With the new cylinder rated at a "charged pressure" of 0.16 MPa = 1.6 bar == 23PSI, the pump ran 7 or 8 times per minute.

With the old cylinder from the spare pump in the shed (not the one from the current pump, which is surely burst) rated at a "charged pressure" of 0.08 MPa = 0.8 bar == 11.6PSI, the pump ran 15 times per minute.

Which is exactly the opposite of what we would expect. We would expect the pump to run less (perhaps half as) often with half the PSI nitrogen cylinder charge, since there would be more (maybe twice the amount of) water in the cylinder when the pump reached its OFF pressure and thus more "buffer" for the pump.

Hmm.

Maybe the difference is there because the old cylinder is partially deflated or even has a hole in it, in which case the rated number means nothing. I did notice a fair amount of water dribble out when I removed the old cylinder, though gently poking a chopstick in the old cylinder, it clearly has a significant chunk of rubber there in place (unlike the burst one from the current pump, where the chopstick touches nothing no matter how much you shove it in there). And not as much water dribbled out of the old cylinder as dribbled out of the burst one from the current pump, though I was only using the old cylinder for about 6 hours before this test so it may not have had time to become totally water-logged yet.
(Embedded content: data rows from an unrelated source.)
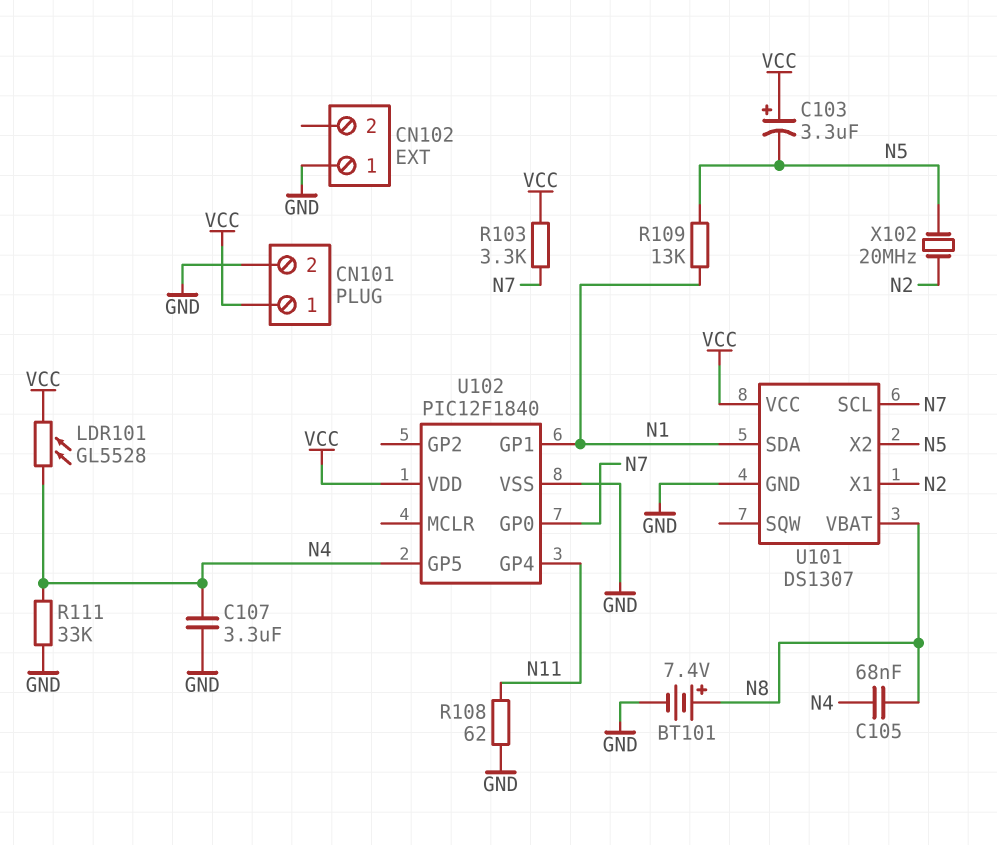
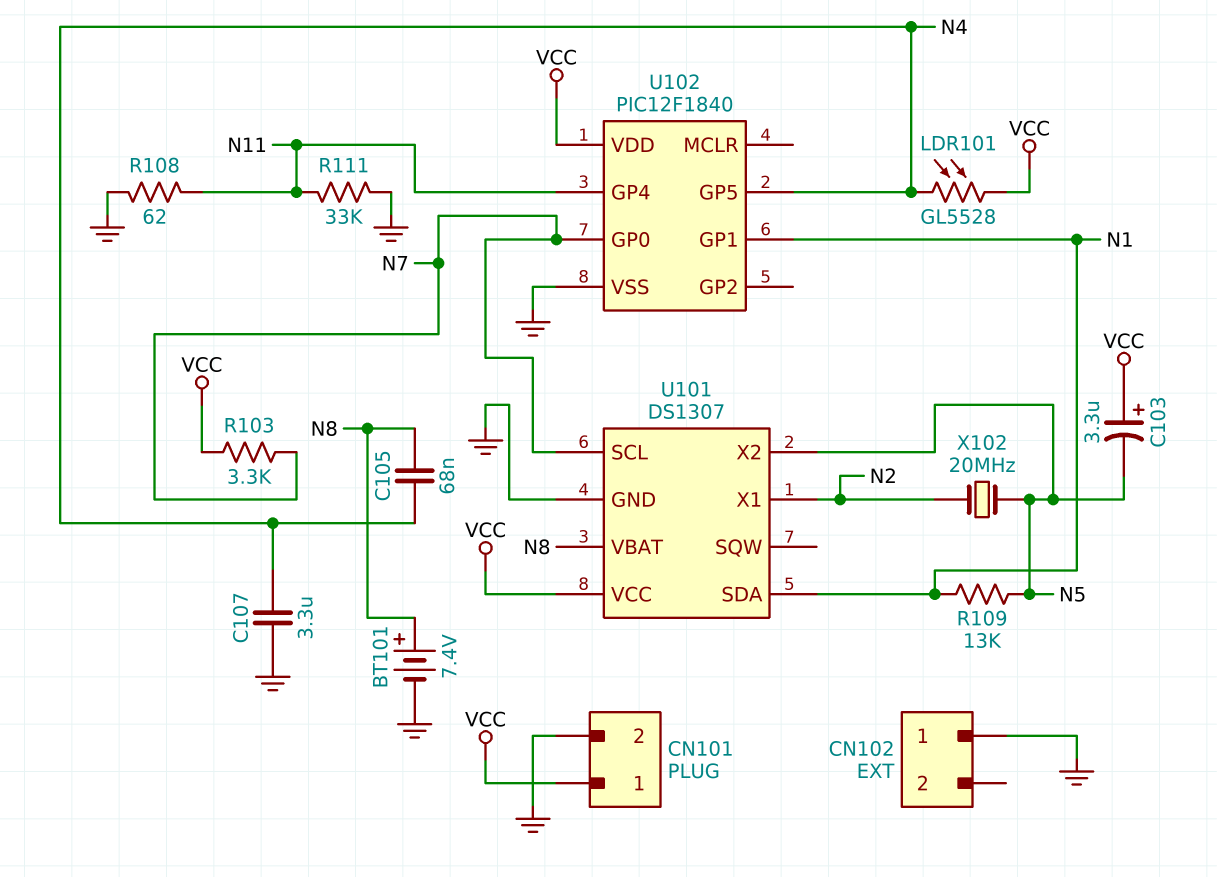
R111: 33k (GND, N4) -> 33k (GND, N11)

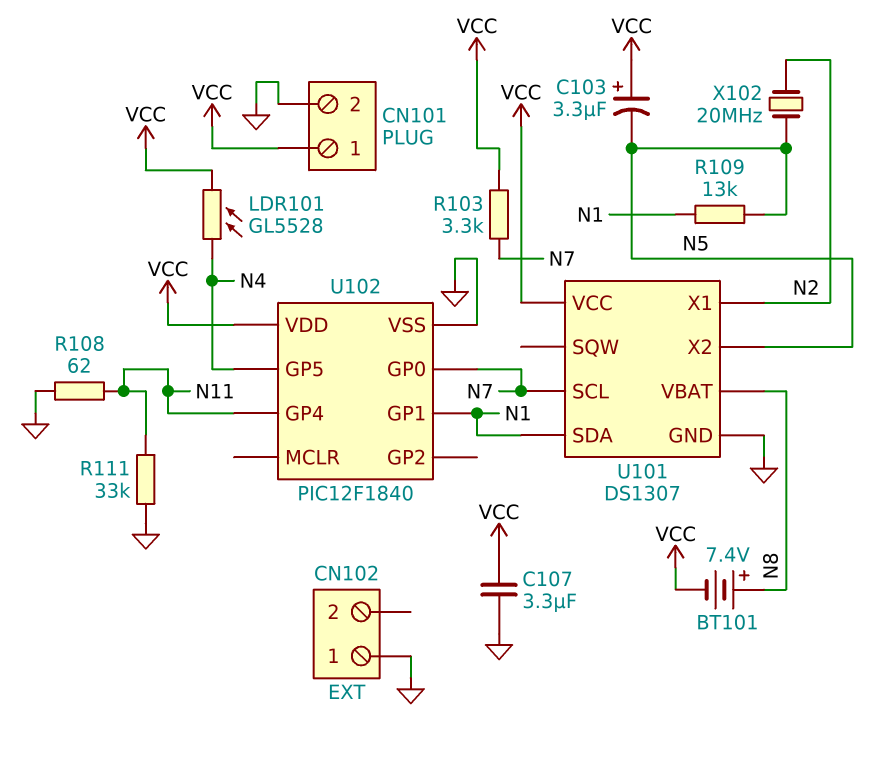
BT101: 7.4V (plus N8, minus GND) -> 7.4V (plus N8, minus VCC)
C105: 68nF (N4, N8) -> none
C107: 3.3uF (GND, N4) -> 3.3uF (GND, VCC)

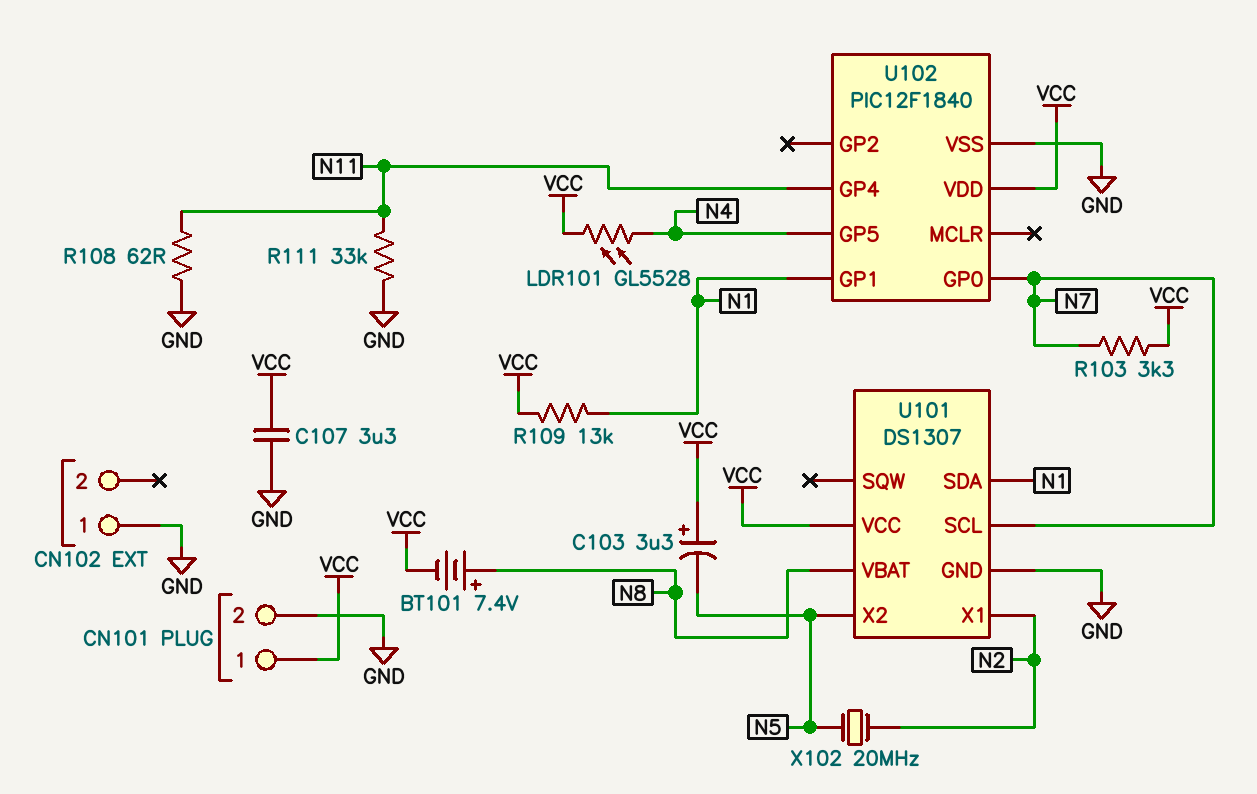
R109: 13k (N1, N5) -> 13k (N1, VCC)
So it seems it was worthwhile getting the 0.16 MPa = 1.6 bar == 23PSI cylinder, even if we are seeing double the rate of pump motor running that we could have if we had a properly specced 0.08 MPa = 0.8 bar == 11.6PSI cylinder.

Posted

Some thoughts from my friend that may help others debugging pressure tank problems:

The purpose of the pressure tank is to give the system some hysteresis.
Water is not compressible, so with no air in the system, you would have the pump turning
on/off continuously because the difference between the high pressure pump shut-off and
the low-pressure pump turn-on would be less than a cup of water (the pipes probably expand
a wee bit).

But with the pressure tank, the high pressure water can go into the tank and is stored there.
When you use enough water that the pressure in the system goes down below the turn-on
threshold, it turns on.

So... you want to MAXIMIZE the amount of water in the tank when the system pressure is
between the two pressure values. I believe you want the pressure tank to be set to just
under the low-pressure value (turn-on pressure).

If the pressure is set too low (like your first tank) then the tank is almost full at the high
pressure setting and then still kinda full at the low pressure setting. So a bunch of wasted
volume in there.

If the pressure tank is set too high, then you also have wasted volume because it doesn't
start filling the tank until you are already above the turn-on pressure.